2 décembre 2021
2 décembre 2021
La radiation d’allégations en matière d’action collective.
Le 12 octobre 2021, dans l’affaire 9069-3946 Québec inc. c. Procureur général du Canada, la Cour supérieure, sous la plume du juge Sylvain Provencher a rendu un jugement interlocutoire intéressant portant sur une demande en radiation d’allégations et de rejet de pièces dans le cadre d’une action collective. Le jugement fait un rappel concis des principes applicables en matière de radiation d’allégations qui doivent être adaptés dans un contexte d’action collective.
Contexte. Il s’agit d’une action collective en dommages autorisée en février 2020 alléguant que le Bureau de traduction impose à ses fournisseurs une clause de pondération, contenue dans un contrat d’adhésion, qui serait abusive au sens de l’article 1437 C.c.Q. La demande en radiation d’allégations présentée par le défendeur prétendait que de nombreuses allégations et pièces débordaient l’objet du litige tel qu’autorisé ou seraient non pertinents pour trancher les questions de faits et de droit collectives visées.
Rappel des principes applicables.
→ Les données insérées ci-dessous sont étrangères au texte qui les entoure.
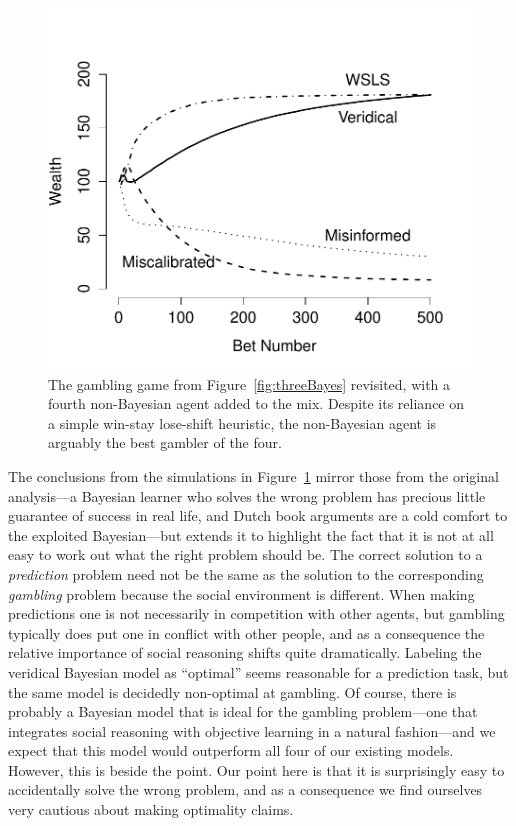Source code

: \documentclass[doc,floatsintext]{apa6}
\begin{document}
\begin{figure}[t]
	\centering
	\includegraphics[width=.6\textwidth]{other_figs/threeBayesPlusWSLS.pdf}
	\caption{The gambling game from Figure~\protect\ref{fig:threeBayes} revisited, with a fourth non-Bayesian agent added to the mix. Despite its reliance on a simple win-stay lose-shift heuristic, the non-Bayesian agent is arguably the best gambler of the four. }
	\label{fig:gamblingRevisited}
\end{figure}

The conclusions from the simulations in Figure~\ref{fig:gamblingRevisited} mirror those from the original analysis---a Bayesian learner who solves the wrong problem has precious little guarantee of success in real life, and Dutch book arguments are a cold comfort to the exploited Bayesian---but extends it to highlight the fact that it is not at all easy to work out what the right problem should be. The correct solution to a {\it prediction} problem need not be the same as the solution to the corresponding {\it gambling} problem because the social environment is different. When making predictions one is not necessarily in competition with other agents, but gambling typically does put one in conflict with other people, and as a consequence the relative importance of social reasoning shifts quite dramatically. Labeling the veridical Bayesian model as ``optimal'' seems reasonable for a prediction task, but the same model is decidedly non-optimal at gambling. Of course, there is probably a Bayesian model that is ideal for the gambling problem---one that integrates social reasoning with objective learning in  a natural fashion---and we expect that this model would outperform all four of our existing models. However, this is beside the point. Our point here is that it is surprisingly easy to accidentally solve the wrong problem, and as a consequence we find ourselves very cautious about making optimality claims.
\end{document}
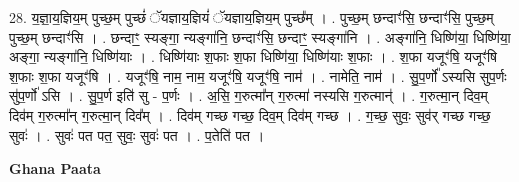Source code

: \documentclass[17pt]{extarticle}
\begin{document}
28. य॒ज्ञा॒य॒ज्ञिय॒म् पुच्छ॒म् पुच्छं॑ ॅयज्ञाय॒ज्ञियं॑ ॅयज्ञाय॒ज्ञिय॒म् पुच्छ᳚म् । . पुच्छ॒म् छन्दाꣳ॑सि॒ छन्दाꣳ॑सि॒ पुच्छ॒म् पुच्छ॒म् छन्दाꣳ॑सि । . छन्दाꣳ॒॒ स्यङ्गा॒ न्यङ्गा॑नि॒ छन्दाꣳ॑सि॒ छन्दाꣳ॒॒ स्यङ्गा॑नि । . अङ्गा॑नि॒ धिष्णि॑या॒ धिष्णि॑या॒ अङ्गा॒ न्यङ्गा॑नि॒ धिष्णि॑याः । . धिष्णि॑याः श॒फाः श॒फा धिष्णि॑या॒ धिष्णि॑याः श॒फाः । . श॒फा यजूꣳ॑षि॒ यजूꣳ॑षि श॒फाः श॒फा यजूꣳ॑षि । . यजूꣳ॑षि॒ नाम॒ नाम॒ यजूꣳ॑षि॒ यजूꣳ॑षि॒ नाम॑ । . नामेति॒ नाम॑ । . सु॒प॒र्णो᳚ ऽस्यसि सुप॒र्णः सु॑प॒र्णो॑ ऽसि । . सु॒प॒र्ण इति॑ सु - प॒र्णः । . अ॒सि॒ ग॒रुत्मा᳚न् ग॒रुत्मा॑ नस्यसि ग॒रुत्मान्॑ । . ग॒रुत्मा॒न् दिव॒म् दिव॑म् ग॒रुत्मा᳚न् ग॒रुत्मा॒न् दिव᳚म् । . दिव॑म् गच्छ गच्छ॒ दिव॒म् दिव॑म् गच्छ । . ग॒च्छ॒ सुवः॒ सुव॑र् गच्छ गच्छ॒ सुवः॑ । . सुवः॑ पत पत॒ सुवः॒ सुवः॑ पत । . प॒तेति॑ पत । \newline

\textbf{Ghana Paata } \newline
\end{document}
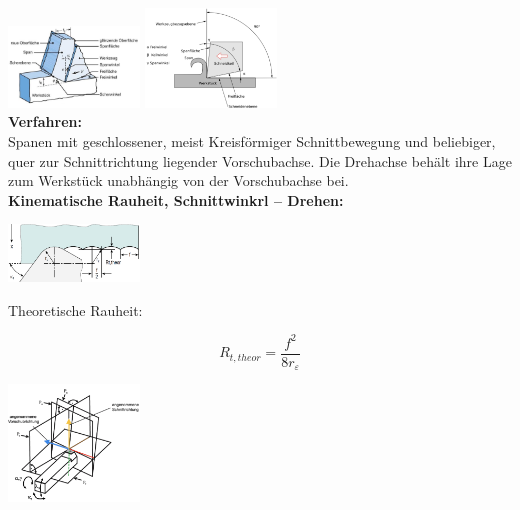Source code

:\includegraphics[width=35mm]{src/images/Zerspanvorgang1.png}
\includegraphics[width= 35mm]{src/images/Zerspanvorgang2.png}\\
\textbf{Verfahren:}\\
Spanen mit geschlossener, meist Kreisförmiger Schnittbewegung 
und beliebiger, quer zur Schnittrichtung liegender Vorschubachse. 
Die Drehachse behält ihre Lage zum Werkstück unabhängig von 
der Vorschubachse bei. \\

\textbf{Kinematische Rauheit, Schnittwinkrl – Drehen:}\\

\begin{minipage}{0.48\linewidth}
    \includegraphics[width=35mm]{src/images/Kinematische Rauheit.jpeg}
    \begin{tiny}
    Theoretische Rauheit:\\ 
    \begin{center}
        \[
            \boxed{        
                R_{t,theor} = \frac{f^2}{8 r_{\varepsilon}}
                }
            \]
    \end{center}
    \end{tiny}
\end{minipage}
\begin{minipage}{0.48\linewidth}
    \includegraphics[width=35mm]{src/images/Winkel Drehen.png}\\
\end{minipage}
\\


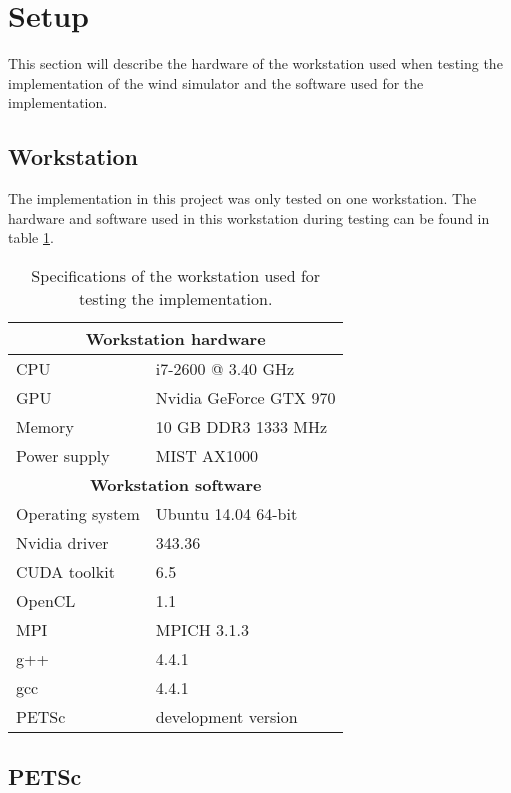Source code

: \section{Setup}

This section will describe the hardware of the workstation used when testing the
implementation of the wind simulator and the software used for the
implementation.

\subsection{Workstation}

The implementation in this project was only tested on one workstation. The
hardware and software used in this workstation during testing can be found in
table \ref{table:test_pc}.

\begin{table}[h]
	\begin{center}
	\bgroup
	\def\arraystretch{1.2}
	\begin{tabular}{|l|l|}
		\hline
		\multicolumn{2}{|c|}{\textbf{Workstation hardware}} \\ \hline
		CPU & i7-2600 @ 3.40 GHz \\ \hline
		GPU & Nvidia GeForce GTX 970 \\ \hline
		Memory & 10 GB DDR3 1333 MHz \\ \hline
		Power supply & MIST AX1000 \\ \hline
		\multicolumn{2}{|c|}{\textbf{Workstation software}} \\ \hline
		Operating system & Ubuntu 14.04 64-bit \\ \hline
		Nvidia driver & 343.36 \\ \hline
		CUDA toolkit & 6.5 \\ \hline
		OpenCL & 1.1 \\ \hline
		MPI & MPICH 3.1.3 \\ \hline
		g++ & 4.4.1 \\ \hline
		gcc & 4.4.1 \\ \hline
		PETSc & development version \\ \hline
	\end{tabular}
	\egroup
	\end{center}
	\caption{Specifications of the workstation used for testing the implementation.}
	\label{table:test_pc}
\end{table}

\subsection{PETSc}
La disposition applicable est l’article 169 C.p.c. qui énonce qu’une partie peut requérir la radiation d’allégations ou de pièces non pertinentes. Pour être pertinents, les faits ou les pièces allégués doivent tendre à démontrer l’existence ou l’inexistence d’un fait en litige. À cette règle s’ajoute, en matière d’action collective, l’exigence que la demande introductive d’instance s’inscrive à l’intérieur du cadre du recours autorisé, et donc que ses allégations se situent à l’intérieur des grandes lignes tracées par le jugement d’autorisation. Ainsi, un demandeur ne peut pas réintroduire des sujets écartés par le jugement d’autorisation ou bien en avancer des nouveaux sans lien avec la cause d’action autorisée.
Même si la Cour doit faire preuve de prudence dans son analyse d’une demande de radiation, en l’espèce, la Cour a ordonné la radiation d’un bon nombre d’allégations et de pièces car elle conclut que la demanderesse tentait de réintroduire des aspects qui avaient été écartés au stade de l’autorisation. En effet, la Cour indique que la détermination ou non du caractère abusif de la clause de pondération ne relève pas de l’interprétation du contrat mais plutôt de ses effets sur les parties contractantes.
Conclusion. Cette décision nous rappelle l’importance du jugement d’autorisation qui sert à délimiter les contours de l’action collective et qui demeure pertinent tout au long de la durée de vie de l’action collective. Ainsi, toutes les modifications subséquentes à la demande introductive d’instance doivent toujours être étudiées à la lumière du jugement d’autorisation afin de s’assurer que les faits et pièces allégués soient en ligne avec la cause d’action autorisée.